→ **EXERCISE PROMPT**
Reproduce the items below, changing "series" to "data set" wherever it occurs and leaving every other word as it is. Omit the pictures.

(Figure understanding tasks)
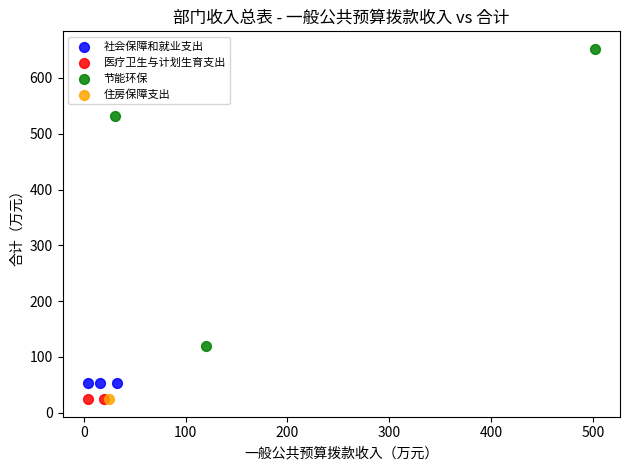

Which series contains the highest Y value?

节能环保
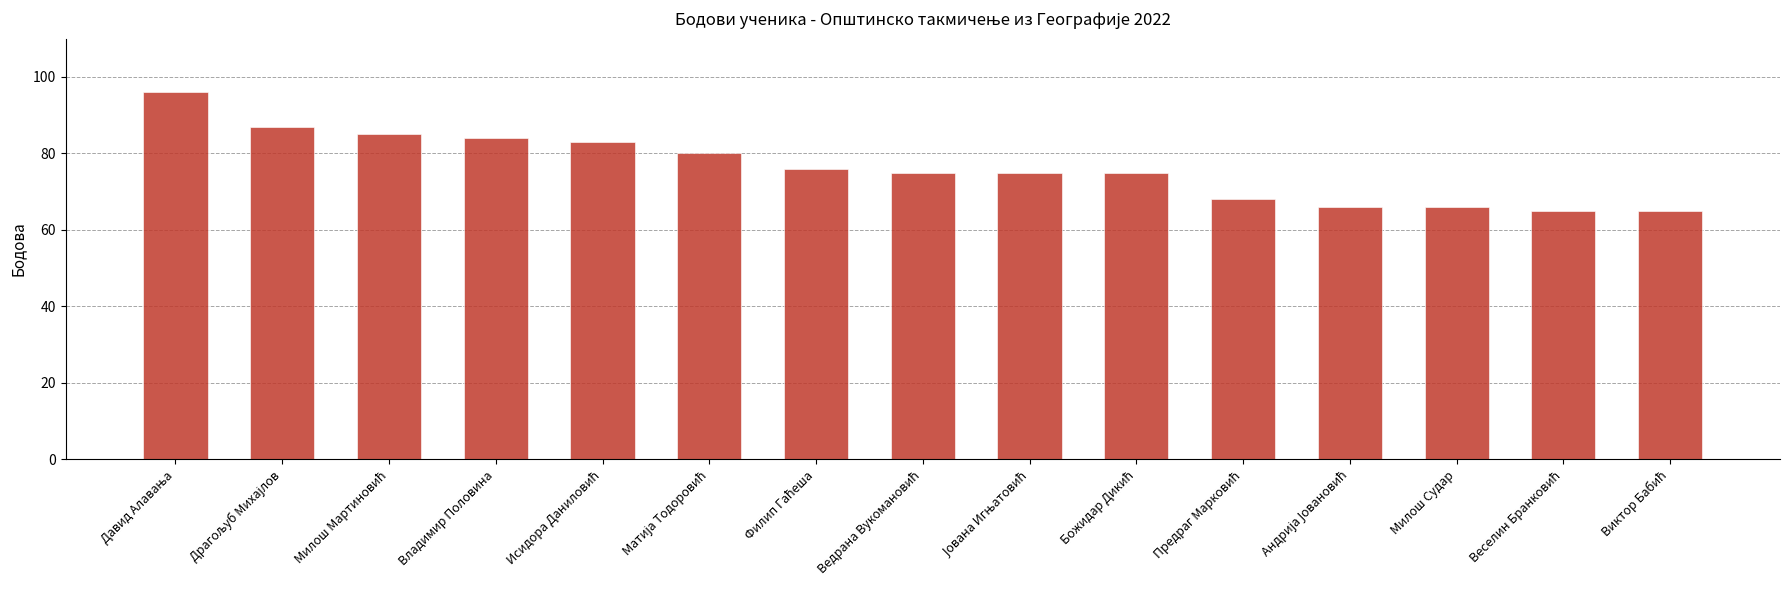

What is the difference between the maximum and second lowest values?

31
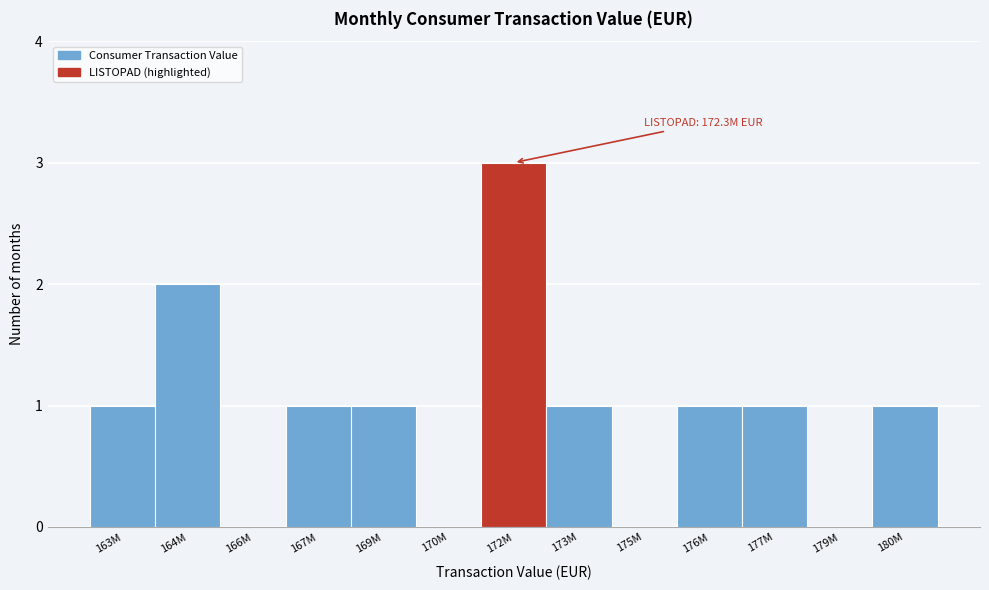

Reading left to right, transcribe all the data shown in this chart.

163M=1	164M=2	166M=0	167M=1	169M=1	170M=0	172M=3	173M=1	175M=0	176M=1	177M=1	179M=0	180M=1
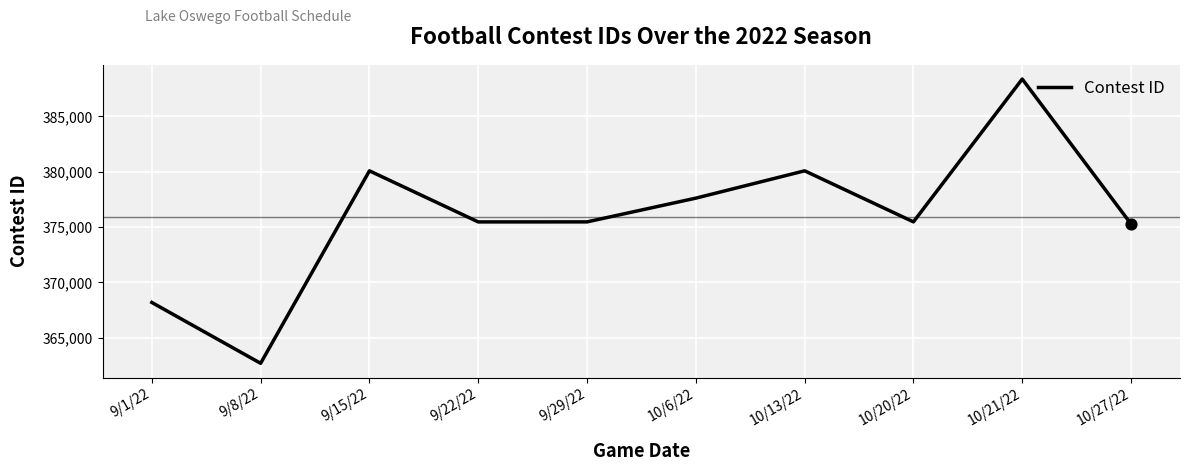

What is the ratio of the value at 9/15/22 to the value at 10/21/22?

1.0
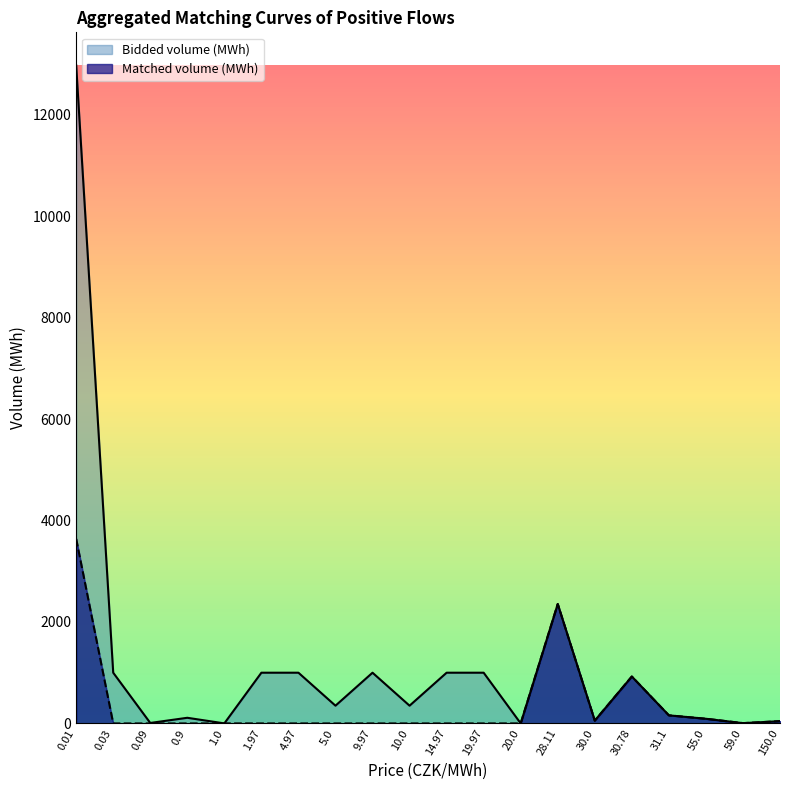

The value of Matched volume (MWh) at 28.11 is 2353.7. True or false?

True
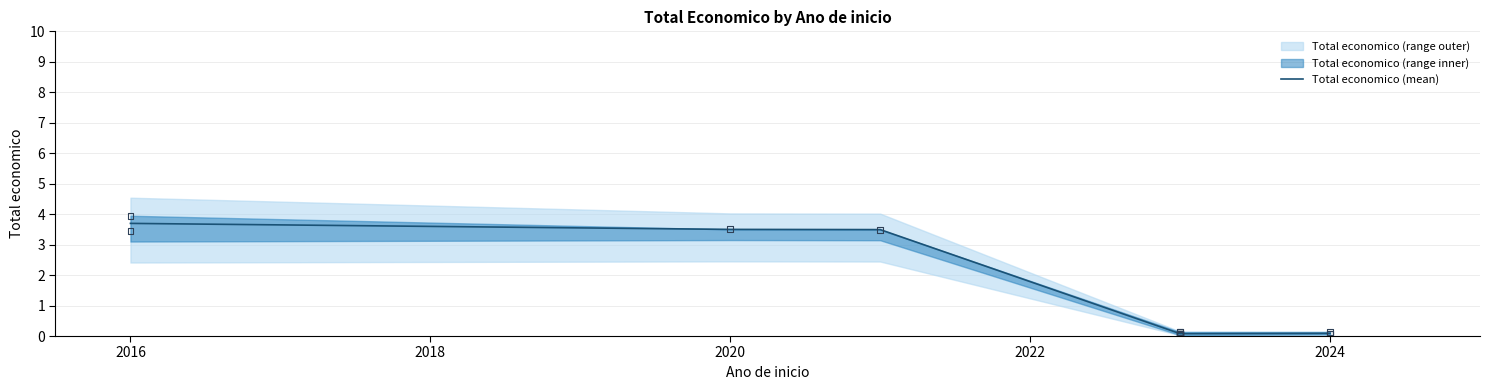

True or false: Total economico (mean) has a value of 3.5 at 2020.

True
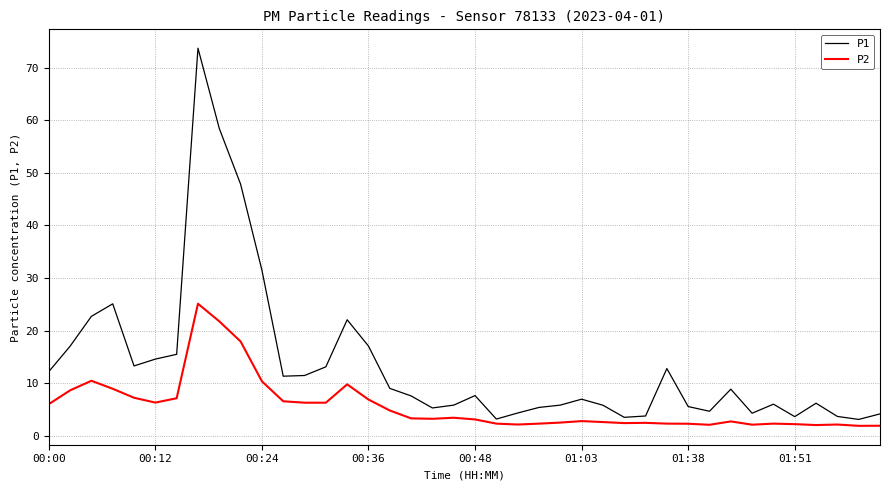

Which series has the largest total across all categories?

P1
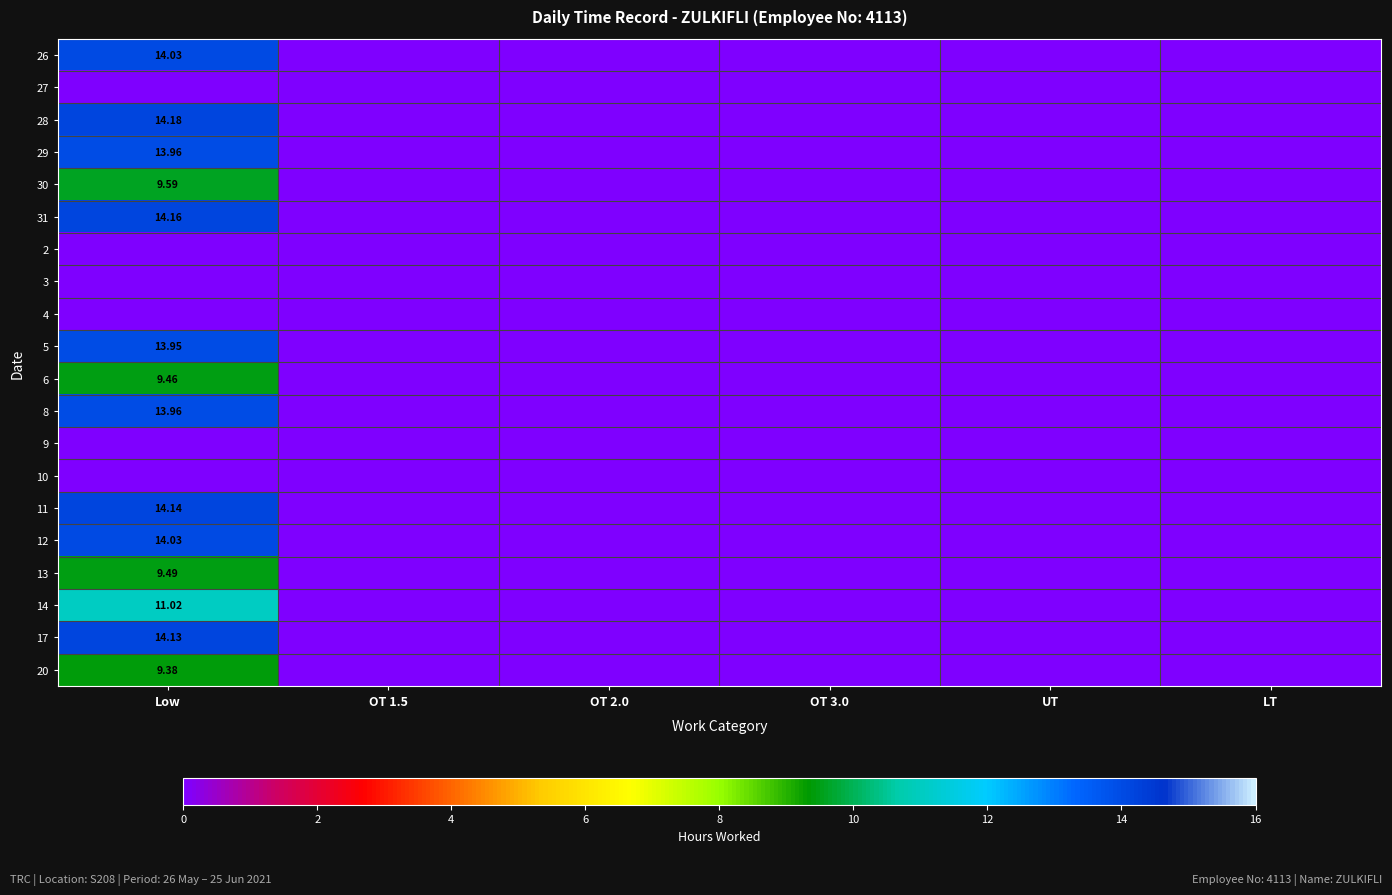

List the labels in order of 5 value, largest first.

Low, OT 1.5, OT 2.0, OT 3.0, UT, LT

→ **COMPLETED EXERCISE**
Which data set contains the highest Y value?

节能环保

What is the difference between the maximum and second lowest values?

31

Reading left to right, transcribe all the data shown in this chart.

163M=1	164M=2	166M=0	167M=1	169M=1	170M=0	172M=3	173M=1	175M=0	176M=1	177M=1	179M=0	180M=1

What is the ratio of the value at 9/15/22 to the value at 10/21/22?

1.0

The value of Matched volume (MWh) at 28.11 is 2353.7. True or false?

True

True or false: Total economico (mean) has a value of 3.5 at 2020.

True

Which data set has the largest total across all categories?

P1

List the labels in order of 5 value, largest first.

Low, OT 1.5, OT 2.0, OT 3.0, UT, LT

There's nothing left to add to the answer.